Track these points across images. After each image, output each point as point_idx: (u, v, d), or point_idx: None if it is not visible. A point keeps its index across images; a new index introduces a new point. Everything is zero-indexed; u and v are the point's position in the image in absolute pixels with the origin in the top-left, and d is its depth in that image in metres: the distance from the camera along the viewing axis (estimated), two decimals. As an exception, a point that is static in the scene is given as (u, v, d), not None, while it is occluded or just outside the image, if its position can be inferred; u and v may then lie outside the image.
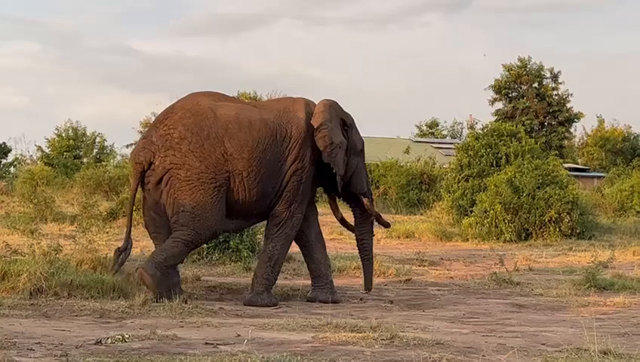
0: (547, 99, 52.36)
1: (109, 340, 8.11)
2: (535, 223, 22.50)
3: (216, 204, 11.13)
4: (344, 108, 12.43)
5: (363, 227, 12.72)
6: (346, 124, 12.32)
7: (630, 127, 54.81)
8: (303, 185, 11.74)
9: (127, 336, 8.24)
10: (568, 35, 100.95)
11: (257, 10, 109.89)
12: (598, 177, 45.85)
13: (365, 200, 12.52)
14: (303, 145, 11.69)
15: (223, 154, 11.12)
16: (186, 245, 11.22)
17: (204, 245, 14.85)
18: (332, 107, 12.12)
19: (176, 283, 11.38)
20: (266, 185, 11.43)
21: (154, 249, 11.75)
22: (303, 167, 11.70)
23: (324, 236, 12.76)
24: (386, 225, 14.15)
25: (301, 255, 13.53)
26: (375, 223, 13.13)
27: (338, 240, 18.91)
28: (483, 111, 79.50)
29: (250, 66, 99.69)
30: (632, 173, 37.91)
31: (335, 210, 12.88)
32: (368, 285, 12.60)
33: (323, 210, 14.84)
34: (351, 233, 12.74)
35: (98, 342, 8.05)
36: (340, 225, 13.54)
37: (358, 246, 12.79)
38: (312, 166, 11.81)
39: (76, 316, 9.84)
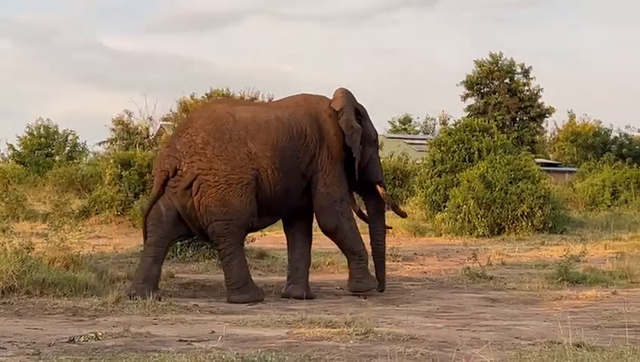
0: (519, 95, 52.61)
1: (82, 338, 8.05)
2: (507, 218, 22.62)
3: (247, 203, 11.37)
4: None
5: (377, 224, 12.94)
6: (360, 114, 12.60)
7: (600, 122, 55.26)
8: (337, 186, 12.08)
9: (100, 334, 8.19)
10: (539, 31, 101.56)
11: (230, 7, 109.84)
12: (570, 172, 46.12)
13: (381, 189, 12.85)
14: (320, 142, 12.02)
15: (247, 154, 11.40)
16: (236, 252, 11.46)
17: (178, 242, 14.88)
18: (349, 95, 12.48)
19: (154, 276, 11.42)
20: (288, 182, 11.71)
21: (145, 241, 11.65)
22: (324, 169, 12.02)
23: None
24: (403, 214, 14.75)
25: (274, 251, 13.56)
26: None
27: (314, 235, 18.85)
28: (455, 107, 79.65)
29: (224, 63, 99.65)
30: (602, 168, 38.19)
31: (352, 203, 12.95)
32: (382, 285, 12.68)
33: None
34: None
35: (71, 340, 7.99)
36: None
37: (371, 244, 12.83)
38: (334, 163, 12.09)
39: (49, 314, 9.77)
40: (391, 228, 15.12)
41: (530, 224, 22.47)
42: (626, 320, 9.22)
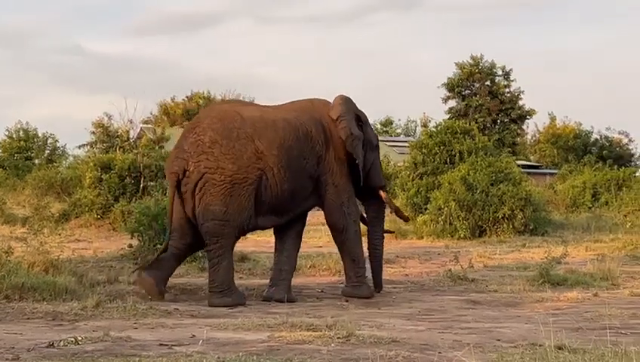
0: (499, 97, 52.78)
1: (62, 343, 7.99)
2: (489, 220, 22.65)
3: (246, 204, 11.39)
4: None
5: (376, 229, 13.12)
6: (361, 120, 12.73)
7: (581, 124, 55.44)
8: (342, 187, 12.24)
9: (80, 339, 8.13)
10: (520, 33, 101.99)
11: (210, 9, 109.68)
12: (551, 174, 46.25)
13: (384, 194, 13.06)
14: (326, 145, 12.16)
15: (254, 153, 11.43)
16: (225, 255, 11.43)
17: (158, 245, 14.82)
18: (348, 101, 12.58)
19: (162, 279, 11.59)
20: (295, 182, 11.77)
21: (167, 246, 11.78)
22: (331, 171, 12.17)
23: None
24: (406, 219, 15.17)
25: (255, 254, 13.53)
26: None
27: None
28: (436, 109, 79.97)
29: (204, 66, 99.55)
30: (583, 170, 38.33)
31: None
32: (380, 287, 12.89)
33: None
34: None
35: (50, 345, 7.93)
36: None
37: (369, 248, 12.97)
38: (340, 165, 12.26)
39: (28, 319, 9.71)
40: (393, 232, 15.25)
41: (511, 226, 22.52)
42: (608, 321, 9.23)
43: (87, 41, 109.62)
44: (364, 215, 13.16)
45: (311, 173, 11.99)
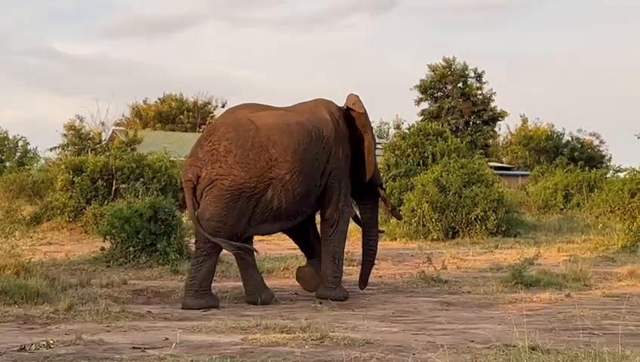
0: (472, 99, 52.99)
1: (33, 346, 7.91)
2: (462, 221, 22.73)
3: (245, 214, 11.49)
4: None
5: (372, 229, 13.35)
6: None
7: (553, 126, 55.79)
8: (344, 183, 12.44)
9: (51, 342, 8.06)
10: (492, 36, 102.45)
11: (183, 12, 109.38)
12: (523, 175, 46.51)
13: (382, 193, 13.44)
14: (335, 144, 12.32)
15: (267, 161, 11.55)
16: (210, 255, 11.54)
17: (131, 248, 14.82)
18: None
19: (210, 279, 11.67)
20: (307, 185, 11.93)
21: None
22: (339, 167, 12.37)
23: (255, 237, 12.79)
24: (399, 217, 15.92)
25: (228, 257, 13.49)
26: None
27: (267, 241, 18.81)
28: (409, 111, 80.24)
29: (177, 68, 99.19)
30: (555, 171, 38.55)
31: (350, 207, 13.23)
32: (364, 283, 13.19)
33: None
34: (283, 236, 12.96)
35: (22, 349, 7.86)
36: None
37: (364, 248, 13.24)
38: (345, 162, 12.50)
39: (-1, 322, 9.61)
40: (383, 231, 15.42)
41: (484, 227, 22.60)
42: (580, 322, 9.28)
43: (61, 43, 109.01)
44: (359, 216, 13.34)
45: (322, 173, 12.18)
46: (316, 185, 12.12)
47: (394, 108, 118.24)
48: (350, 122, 12.72)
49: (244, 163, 11.42)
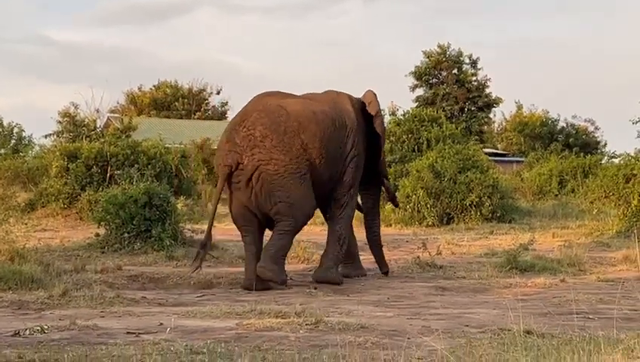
0: (467, 85, 52.98)
1: (28, 331, 7.92)
2: (457, 207, 22.73)
3: (307, 191, 12.08)
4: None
5: (375, 217, 14.07)
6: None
7: (548, 112, 55.74)
8: (359, 170, 13.01)
9: (46, 327, 8.06)
10: (487, 22, 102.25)
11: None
12: (517, 162, 46.51)
13: (387, 183, 14.25)
14: (356, 134, 12.94)
15: (301, 145, 12.04)
16: (291, 233, 12.19)
17: (126, 234, 14.80)
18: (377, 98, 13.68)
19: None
20: (330, 171, 12.50)
21: (243, 240, 12.32)
22: (359, 154, 12.97)
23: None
24: (397, 204, 17.07)
25: (223, 243, 13.48)
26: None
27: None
28: (404, 98, 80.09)
29: (170, 55, 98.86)
30: (550, 158, 38.54)
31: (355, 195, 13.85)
32: (383, 267, 13.69)
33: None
34: None
35: (16, 334, 7.86)
36: None
37: (368, 235, 13.91)
38: (363, 152, 13.10)
39: (-7, 308, 9.60)
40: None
41: (478, 213, 22.59)
42: (575, 306, 9.28)
43: (54, 30, 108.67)
44: (361, 205, 13.94)
45: (343, 160, 12.71)
46: (337, 171, 12.63)
47: (389, 95, 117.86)
48: (366, 115, 13.36)
49: (281, 146, 11.87)
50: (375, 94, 13.62)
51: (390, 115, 34.54)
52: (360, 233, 14.05)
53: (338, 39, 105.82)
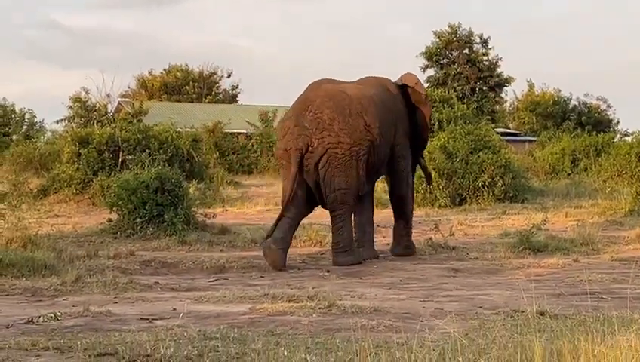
0: (478, 65, 52.78)
1: (41, 318, 7.92)
2: (469, 188, 22.67)
3: (361, 174, 12.68)
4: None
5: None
6: None
7: (560, 91, 55.59)
8: (406, 156, 13.81)
9: (59, 314, 8.06)
10: (497, 0, 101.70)
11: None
12: (530, 141, 46.36)
13: (423, 161, 15.07)
14: (402, 116, 13.72)
15: (364, 126, 12.68)
16: (348, 217, 12.77)
17: (138, 219, 14.82)
18: None
19: (286, 250, 12.42)
20: (384, 151, 13.21)
21: (282, 214, 12.53)
22: (405, 135, 13.74)
23: (262, 207, 13.10)
24: (431, 183, 18.32)
25: (236, 227, 13.47)
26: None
27: (275, 211, 18.79)
28: (415, 79, 79.71)
29: (180, 38, 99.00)
30: (562, 136, 38.41)
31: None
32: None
33: (259, 181, 14.70)
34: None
35: (29, 321, 7.87)
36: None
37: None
38: (407, 133, 13.88)
39: (7, 295, 9.62)
40: None
41: (491, 194, 22.53)
42: (588, 287, 9.24)
43: (64, 15, 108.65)
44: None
45: (392, 143, 13.40)
46: (387, 153, 13.32)
47: (400, 76, 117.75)
48: (406, 97, 13.95)
49: (347, 129, 12.44)
50: (415, 75, 14.38)
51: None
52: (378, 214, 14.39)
53: (348, 21, 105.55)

## PROBLEM TO WORK ON
Start at the top of the entries and repeat each line exactly, ending at the line that contains "1: (109, 340, 8.11)". Pictures are not part of the copy.

## WORKED SOLUTION
Track these points across images. After each image, output each point as point_idx: (u, v, d), or point_idx: None if it is not visible. A point keeps its index across images; a new index introduces a new point. Everything is zero-indexed; u and v are the point's position in the image in absolute pixels with the origin in the top-left, and d is its depth in that image in metres: the distance from the camera along the viewing axis (estimated), two decimals. As an exception, a point that is static in the scene is given as (u, v, d), not None, while it is occluded or just outside the image, if its position can be inferred; u and v may then lie outside the image.
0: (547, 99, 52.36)
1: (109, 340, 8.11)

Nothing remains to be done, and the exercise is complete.